Quality of care is a major concern for healthcare providers and a major focus for healthcare services research. Patient satisfaction is employed as an essential requisite by accreditation bodies to assess and monitor the quality of hospital care services (
1,
2). Previously, the outcome of care was focused on personal knowledge, skills, and expertise of the clinicians rather than the other aspects of the treatment experience and patient satisfaction (
3). Satisfaction is a complex attribute established according to the users’ expectations (
4). Dissatisfaction results when patients’ expectations of care exceed actual delivery (
5). Satisfaction is associated with the patients’ expectation (
6) and it changes when the patients’ expectations or standards are change (
7). To satisfy patients’ expectations, healthcare providers need to shift towards patient-centered care (
8). Thus, rendering satisfactory care may contribute to treatment compliance by the patient; this eventually leads to a positive impact on disease outcome (
2).
With the advancement in diagnostics, treatment, and rehabilitation, regular evaluations to determine whether patients’ expectations are being met by physiotherapists especially in the complex and multidisciplinary healthcare services is paramount. Patient satisfaction surveys can serve as a means to isolate patients that deserve further attention; it can also show areas that need improvement in the process of care delivery.
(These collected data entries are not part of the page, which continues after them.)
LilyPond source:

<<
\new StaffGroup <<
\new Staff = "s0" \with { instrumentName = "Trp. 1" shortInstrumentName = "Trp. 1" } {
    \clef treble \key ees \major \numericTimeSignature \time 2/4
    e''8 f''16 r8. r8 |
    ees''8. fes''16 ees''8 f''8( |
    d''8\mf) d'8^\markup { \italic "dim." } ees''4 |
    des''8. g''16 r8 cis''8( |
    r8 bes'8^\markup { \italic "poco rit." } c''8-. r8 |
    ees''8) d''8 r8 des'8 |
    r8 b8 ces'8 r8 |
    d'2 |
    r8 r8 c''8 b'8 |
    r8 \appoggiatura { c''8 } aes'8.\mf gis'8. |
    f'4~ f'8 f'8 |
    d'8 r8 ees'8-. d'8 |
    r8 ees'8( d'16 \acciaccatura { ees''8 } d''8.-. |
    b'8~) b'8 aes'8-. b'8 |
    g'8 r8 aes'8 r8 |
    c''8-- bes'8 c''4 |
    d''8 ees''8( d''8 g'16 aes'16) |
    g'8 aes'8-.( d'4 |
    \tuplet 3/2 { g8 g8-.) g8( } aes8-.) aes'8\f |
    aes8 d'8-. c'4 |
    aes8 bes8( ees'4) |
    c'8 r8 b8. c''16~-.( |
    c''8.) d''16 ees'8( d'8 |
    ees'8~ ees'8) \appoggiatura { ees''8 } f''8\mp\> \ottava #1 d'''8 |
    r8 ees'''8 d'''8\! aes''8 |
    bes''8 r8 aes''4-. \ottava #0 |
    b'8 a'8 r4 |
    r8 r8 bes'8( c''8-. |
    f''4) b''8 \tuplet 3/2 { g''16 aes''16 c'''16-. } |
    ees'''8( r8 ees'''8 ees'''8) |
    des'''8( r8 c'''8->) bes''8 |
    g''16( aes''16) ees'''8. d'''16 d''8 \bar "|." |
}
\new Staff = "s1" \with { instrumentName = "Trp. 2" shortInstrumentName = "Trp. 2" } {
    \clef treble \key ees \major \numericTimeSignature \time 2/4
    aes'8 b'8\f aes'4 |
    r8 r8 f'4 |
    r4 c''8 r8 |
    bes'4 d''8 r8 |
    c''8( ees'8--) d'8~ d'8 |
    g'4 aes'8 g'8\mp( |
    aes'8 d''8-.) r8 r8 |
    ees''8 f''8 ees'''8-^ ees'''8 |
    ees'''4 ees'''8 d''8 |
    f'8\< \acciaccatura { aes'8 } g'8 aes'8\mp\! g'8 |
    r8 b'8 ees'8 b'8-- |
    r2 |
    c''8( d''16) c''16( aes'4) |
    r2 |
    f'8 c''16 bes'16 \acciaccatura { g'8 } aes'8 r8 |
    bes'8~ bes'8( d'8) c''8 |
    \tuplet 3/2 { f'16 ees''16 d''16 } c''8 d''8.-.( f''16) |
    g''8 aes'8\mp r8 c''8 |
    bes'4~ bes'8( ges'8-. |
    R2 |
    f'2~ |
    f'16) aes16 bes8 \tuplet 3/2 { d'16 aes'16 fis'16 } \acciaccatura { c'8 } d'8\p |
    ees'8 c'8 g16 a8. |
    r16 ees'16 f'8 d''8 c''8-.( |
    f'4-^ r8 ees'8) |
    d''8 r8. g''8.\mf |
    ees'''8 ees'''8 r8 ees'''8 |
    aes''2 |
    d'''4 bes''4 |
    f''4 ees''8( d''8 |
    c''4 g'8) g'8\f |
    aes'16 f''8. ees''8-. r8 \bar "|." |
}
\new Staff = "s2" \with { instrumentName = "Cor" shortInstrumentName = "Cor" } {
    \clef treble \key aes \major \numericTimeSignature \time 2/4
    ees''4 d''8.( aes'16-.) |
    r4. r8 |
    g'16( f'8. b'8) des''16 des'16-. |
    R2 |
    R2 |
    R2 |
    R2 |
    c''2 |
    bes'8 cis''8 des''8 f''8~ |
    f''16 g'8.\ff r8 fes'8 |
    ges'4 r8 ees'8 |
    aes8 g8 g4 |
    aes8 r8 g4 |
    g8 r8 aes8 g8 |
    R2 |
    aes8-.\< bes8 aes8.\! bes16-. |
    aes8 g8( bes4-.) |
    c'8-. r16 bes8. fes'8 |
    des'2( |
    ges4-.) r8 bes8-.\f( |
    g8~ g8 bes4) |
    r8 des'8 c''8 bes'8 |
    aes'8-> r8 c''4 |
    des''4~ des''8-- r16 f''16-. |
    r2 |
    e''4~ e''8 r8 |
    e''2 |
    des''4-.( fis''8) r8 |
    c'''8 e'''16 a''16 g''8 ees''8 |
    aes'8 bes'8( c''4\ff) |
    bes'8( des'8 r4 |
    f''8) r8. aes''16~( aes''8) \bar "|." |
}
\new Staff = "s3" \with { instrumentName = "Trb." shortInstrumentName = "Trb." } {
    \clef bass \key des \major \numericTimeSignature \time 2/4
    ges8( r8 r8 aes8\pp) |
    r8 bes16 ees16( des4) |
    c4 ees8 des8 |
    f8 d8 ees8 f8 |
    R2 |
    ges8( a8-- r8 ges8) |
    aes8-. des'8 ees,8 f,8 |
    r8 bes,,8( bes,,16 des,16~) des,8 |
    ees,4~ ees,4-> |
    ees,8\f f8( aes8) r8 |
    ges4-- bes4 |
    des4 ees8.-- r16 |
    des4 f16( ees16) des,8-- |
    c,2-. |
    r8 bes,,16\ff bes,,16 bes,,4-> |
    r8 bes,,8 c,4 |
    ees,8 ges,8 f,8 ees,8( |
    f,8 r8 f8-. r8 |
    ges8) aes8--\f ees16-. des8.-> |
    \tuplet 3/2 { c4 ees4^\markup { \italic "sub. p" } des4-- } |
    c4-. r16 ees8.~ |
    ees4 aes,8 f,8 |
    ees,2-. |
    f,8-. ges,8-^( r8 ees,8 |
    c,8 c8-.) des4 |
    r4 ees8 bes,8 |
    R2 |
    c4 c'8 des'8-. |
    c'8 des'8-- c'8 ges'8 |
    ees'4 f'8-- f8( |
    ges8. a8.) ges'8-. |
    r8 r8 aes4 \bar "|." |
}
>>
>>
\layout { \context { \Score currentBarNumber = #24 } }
Patient satisfaction survey provides several benefits for healthcare professionals. It can be used to measure the success of information delivery (
9), predict patient return visit, and compliance with treatment (
10). Data from patient satisfaction studies can help healthcare providers develop strategies for the provision of care that facilitates the retention of current patients or the recruitment of new patients (
11).
Patient satisfaction is conceptualized as a multidimensional construct (
12). It assesses providers’ measures (
13), accessibility and convenience (
14,
15), financial aspects (
16), physical place and environment of care (
12,
13), and expectations (
14). Studies reported various factors that affect patients’ satisfaction with physiotherapy care (
8,
17-
20). Cost of care (
8,
17), patient-therapist interaction (
18), time spent in treatment (
21), and technical skills (
19,
20) affect the overall satisfaction of patients in physiotherapy practice and care. Other factors such as demonstrating confidence, respect to patients’ privacy, answering patients’ questions, respecting patients’ autonomy, and politeness were reported as the major factors in patient satisfaction (
18,
20).
Despite the use of patients’ satisfaction to evaluate the standard of healthcare worldwide, the majority of studies on patients’ satisfaction with physiotherapy services were conducted in high-income countries (
22) where differences existed in healthcare systems when compared with those of the developing nations such as Nigeria. It is only recently that efforts are made to study the patients’ satisfaction with physiotherapy services in South-Western Nigeria (
20). It is unclear if the determinants of satisfaction reported in the previous studies conducted in the developed countries and South-Western Nigeria are applicable to the population in North-Eastern region of the country. Also, since the inauguration of National Health Insurance Scheme in Nigeria, there is a paradigm shift in access to and payment of healthcare services including physiotherapy. With the advent of the healthcare accountability era, health insurance may consider value for money for any services rendered to their clients. As such, meeting patients’ satisfaction is strategic to the overall physiotherapy practice.